Sur scène, sans contradicteur, Jordan Bardella peut rejouer le match à son avantage. «J’ai fait face hier soir au premier menteur de France : monsieur Gabriel Attal, fanfaronne-t-il. Contrairement à Valérie Hayer qui ne sait plus où elle habite depuis le début de la campagne, Gabriel Attal était très agité au point de ne pas pouvoir se contenir et de me couper les paroles, j’ai compté, à peu près, toutes les trente secondes.» Petit chat… Ayant échoué à singer la morgue macroniste qu’il avait pourtant adoptée lors de son précédent débat contre la tête de liste Renaissance, au point de reprendre les formules du président de la République lors de son débat de 2017, le président du RN se range désormais dans le camp de «ceux qui défendent la vérité avec humilité». «Contrairement à ceux qui nous gouvernent nous avons le souci des gens», promet-il ensuite, la main sur le cœur. Avant d’entonner les refrains RN avec lesquels il semble plus à l’aise, à commencer par sa volonté de réserver les allocations familiales aux seuls Français. La foule exulte. Il finit par appeler «tous les Français, de droite [l’assistance applaudit] comme de gauche [l’assistance hue]», à voter pour lui le 9 juin.

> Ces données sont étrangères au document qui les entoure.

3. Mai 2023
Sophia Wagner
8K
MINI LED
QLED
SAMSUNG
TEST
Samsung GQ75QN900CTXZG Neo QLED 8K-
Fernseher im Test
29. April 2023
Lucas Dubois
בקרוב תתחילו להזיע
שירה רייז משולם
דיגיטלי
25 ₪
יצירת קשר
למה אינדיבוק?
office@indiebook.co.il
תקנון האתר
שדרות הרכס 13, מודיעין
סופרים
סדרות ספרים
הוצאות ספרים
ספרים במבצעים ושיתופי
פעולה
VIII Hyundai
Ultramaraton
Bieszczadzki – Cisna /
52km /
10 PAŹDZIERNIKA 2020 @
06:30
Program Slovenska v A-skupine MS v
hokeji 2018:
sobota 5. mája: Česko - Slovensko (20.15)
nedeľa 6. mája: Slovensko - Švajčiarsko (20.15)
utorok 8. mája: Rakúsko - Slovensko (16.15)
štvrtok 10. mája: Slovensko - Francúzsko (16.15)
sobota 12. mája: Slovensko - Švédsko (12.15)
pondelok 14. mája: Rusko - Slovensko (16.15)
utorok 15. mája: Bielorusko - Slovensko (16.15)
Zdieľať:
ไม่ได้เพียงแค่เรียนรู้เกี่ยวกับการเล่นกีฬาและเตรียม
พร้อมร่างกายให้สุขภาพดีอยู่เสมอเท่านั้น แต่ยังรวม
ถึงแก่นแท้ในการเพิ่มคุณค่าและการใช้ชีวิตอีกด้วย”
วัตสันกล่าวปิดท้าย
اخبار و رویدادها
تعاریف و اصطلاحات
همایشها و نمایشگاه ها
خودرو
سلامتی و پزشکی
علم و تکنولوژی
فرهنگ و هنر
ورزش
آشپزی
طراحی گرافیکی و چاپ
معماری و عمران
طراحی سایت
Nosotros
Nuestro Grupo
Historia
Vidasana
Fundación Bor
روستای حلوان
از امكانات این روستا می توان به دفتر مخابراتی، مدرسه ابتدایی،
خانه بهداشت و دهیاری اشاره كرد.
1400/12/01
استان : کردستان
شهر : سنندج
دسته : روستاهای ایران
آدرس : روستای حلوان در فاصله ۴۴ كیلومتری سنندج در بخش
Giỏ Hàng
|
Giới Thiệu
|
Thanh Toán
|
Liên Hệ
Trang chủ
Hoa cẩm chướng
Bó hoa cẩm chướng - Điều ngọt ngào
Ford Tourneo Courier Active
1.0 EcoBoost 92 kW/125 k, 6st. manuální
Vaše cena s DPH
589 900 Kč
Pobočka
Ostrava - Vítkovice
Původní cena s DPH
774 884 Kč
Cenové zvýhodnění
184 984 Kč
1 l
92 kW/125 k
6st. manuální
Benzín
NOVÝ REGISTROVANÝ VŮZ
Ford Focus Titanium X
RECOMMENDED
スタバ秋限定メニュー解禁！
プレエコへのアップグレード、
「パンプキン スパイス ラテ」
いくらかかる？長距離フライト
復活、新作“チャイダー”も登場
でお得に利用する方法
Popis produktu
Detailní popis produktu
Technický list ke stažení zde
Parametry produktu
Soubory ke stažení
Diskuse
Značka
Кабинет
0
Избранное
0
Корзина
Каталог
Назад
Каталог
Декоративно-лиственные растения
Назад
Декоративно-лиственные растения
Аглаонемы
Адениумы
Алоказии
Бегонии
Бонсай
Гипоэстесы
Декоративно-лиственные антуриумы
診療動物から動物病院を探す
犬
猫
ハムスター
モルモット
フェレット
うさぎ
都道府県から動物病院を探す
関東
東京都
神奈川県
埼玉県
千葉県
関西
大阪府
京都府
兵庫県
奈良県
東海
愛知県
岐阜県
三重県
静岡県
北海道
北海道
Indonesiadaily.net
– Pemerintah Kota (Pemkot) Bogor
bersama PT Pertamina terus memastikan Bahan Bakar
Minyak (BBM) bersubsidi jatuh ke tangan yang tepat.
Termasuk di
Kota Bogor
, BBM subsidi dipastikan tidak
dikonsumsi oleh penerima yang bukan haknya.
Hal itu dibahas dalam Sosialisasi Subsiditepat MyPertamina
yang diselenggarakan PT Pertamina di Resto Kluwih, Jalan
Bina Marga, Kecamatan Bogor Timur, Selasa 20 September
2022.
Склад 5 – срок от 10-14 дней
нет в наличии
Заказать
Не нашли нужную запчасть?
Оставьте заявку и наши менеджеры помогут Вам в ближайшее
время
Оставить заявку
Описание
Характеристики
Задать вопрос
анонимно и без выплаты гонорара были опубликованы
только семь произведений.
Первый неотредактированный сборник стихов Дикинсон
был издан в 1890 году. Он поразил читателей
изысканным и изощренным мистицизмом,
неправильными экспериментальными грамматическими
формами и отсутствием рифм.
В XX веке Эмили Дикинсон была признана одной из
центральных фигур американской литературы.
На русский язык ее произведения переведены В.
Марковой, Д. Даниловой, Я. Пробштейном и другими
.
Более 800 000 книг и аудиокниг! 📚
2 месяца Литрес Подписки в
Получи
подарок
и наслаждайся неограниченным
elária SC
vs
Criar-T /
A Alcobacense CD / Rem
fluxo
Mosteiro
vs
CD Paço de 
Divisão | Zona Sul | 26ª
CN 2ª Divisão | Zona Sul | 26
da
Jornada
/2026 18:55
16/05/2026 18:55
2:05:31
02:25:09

Gauche unie contre l’extrême droite

A quelques encablures de là, plusieurs associations féministes tiennent une contre-manifestation destinée à alerter sur les dangers que l’extrême droite fait peser sur les femmes. Notamment pour le droit à l’avortement. La conseillère de Paris, Alice Coffin en profite pour donner de la visibilité à la campagne européenne qu’elle coordonne pour rassembler un million de signatures autour d’un texte appelant au remboursement de l’IVG sur tout le continent. «On fait l’analyse que la question de l’avortement permet de mobiliser plus facilement contre l’extrême droite qui monte partout en Europe», explique l’ancienne journaliste. La manifestation est aussi l’occasion d’offrir le (rare) spectacle d’une union de la gauche : le député socialiste Pierre Jouvet débarque avec la locale de l’étape, Marine Tondelier, conseillère municipale de la ville, qui tombe dans les bras de l’insoumise Raquel Garrido. «Alors c’est le grand retour ?», se marre la première ? La députée de Seine-Saint-Denis se rappelle la campagne législative de Jean-Luc Mélenchon, contre Marine Le Pen, en 2012. A l’époque, la candidate d’extrême droite avait laissé des sbires distribuer un tract appelant à voter pour son rival en arabe. Sur un autre, figurait une photo du futur insoumis grimé en Hitler, devant l’entrée d’Auschwitz. A l’époque, la fille de Jean-Marie Le Pen ne faisait pas semblant.